=== Fragmento de la página ===

Acabo de llegar de Madrid. Me gustan ese pueblo y sus gentes, sus extravagancias, su aristocracia y su aire plebeyo. Y hoy me ha gustado especialmente el Oratorio del Caballero de Gracia, a donde he entrado acuciado por mis necesidades.
He aprovechado el tiempo que tenía libre por la mañana para visitar un par de librerías de viejo. He vuelto a casa con La vida de J. Balmes de Benito García de los Santos (1848), Menéndez Pelayo y sus ideas, de Edmundo Gonzáles Blanco (1930) y los dos tomos (intonsos) de La voz de un perseguido, de José Calvo Sotelo (1933). El primer tomo está prologado por Antonio Goicoechea y el segundo, por José María Pemán. Los he comprado con la íntima satisfacción de sentirme un raro.
En la comida con el capítulo español del Club de Roma, los que saben -que saben- han pintado un panorama nada halagüeño de la situación económica. Yo les he hablado -que a eso he ido- del futuro de la educación, pero no me he referido a las “competencias del siglo XXI”, sino a las mediciones del capital humano, al "capitalismo cognitivo", a la "Smart fraction theory", a la emergente élite cognitiva y a nuestra carencia de "risk takers". Al salir he visitado otra librería de viejo que tenía fichada desde hace tiempo, pero he decidido que ya había llegado al tope de gasto y he salido de allí sin echar más vacío a mi cartera.

===

[Ejercicios por resolver]
[1] Según el texto sobre la visita a Madrid, ¿por qué se sale sin comprar nada de la librería de viejo visitada después de la comida con el Club de Roma? Responde en una a tres oraciones.
[2] Reproduce con toda exactitud el pasaje del texto sobre la visita a Madrid que va desde “En la comida” hasta “a mi cartera.”, ambos incluidos.
Los registros son un material aparte, independiente del texto.

=== Datos proporcionados ===

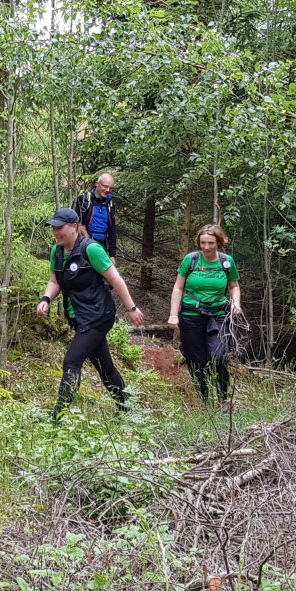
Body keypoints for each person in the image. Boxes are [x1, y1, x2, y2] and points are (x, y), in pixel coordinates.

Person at [36, 207, 146, 417]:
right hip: (78, 316)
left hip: (98, 315)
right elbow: (55, 281)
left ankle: (57, 416)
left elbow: (115, 279)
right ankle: (127, 410)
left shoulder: (91, 249)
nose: (56, 232)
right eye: (53, 228)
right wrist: (46, 299)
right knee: (104, 365)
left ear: (74, 227)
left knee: (71, 361)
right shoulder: (56, 252)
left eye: (59, 228)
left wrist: (131, 308)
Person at [166, 224, 241, 405]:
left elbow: (234, 286)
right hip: (191, 314)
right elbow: (178, 288)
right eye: (203, 243)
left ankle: (223, 399)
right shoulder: (191, 260)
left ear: (219, 243)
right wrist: (173, 314)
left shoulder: (226, 262)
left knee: (219, 356)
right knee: (196, 360)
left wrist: (236, 303)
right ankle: (204, 399)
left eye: (210, 243)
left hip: (219, 313)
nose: (206, 247)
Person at [71, 173, 119, 256]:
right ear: (97, 184)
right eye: (105, 186)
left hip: (102, 247)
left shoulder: (110, 205)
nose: (108, 190)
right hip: (83, 247)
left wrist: (112, 255)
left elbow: (112, 231)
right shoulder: (82, 200)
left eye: (110, 188)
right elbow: (71, 224)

===

[Soluciones del ejercicio]
[1] Se sale sin comprar porque decide que ya ha llegado al tope de gasto. Así evita "echar más vacío" a su cartera.

[2]
En la comida con el capítulo español del Club de Roma, los que saben -que saben- han pintado un panorama nada halagüeño de la situación económica. Yo les he hablado -que a eso he ido- del futuro de la educación, pero no me he referido a las “competencias del siglo XXI”, sino a las mediciones del capital humano, al "capitalismo cognitivo", a la "Smart fraction theory", a la emergente élite cognitiva y a nuestra carencia de "risk takers". Al salir he visitado otra librería de viejo que tenía fichada desde hace tiempo, pero he decidido que ya había llegado al tope de gasto y he salido de allí sin echar más vacío a mi cartera.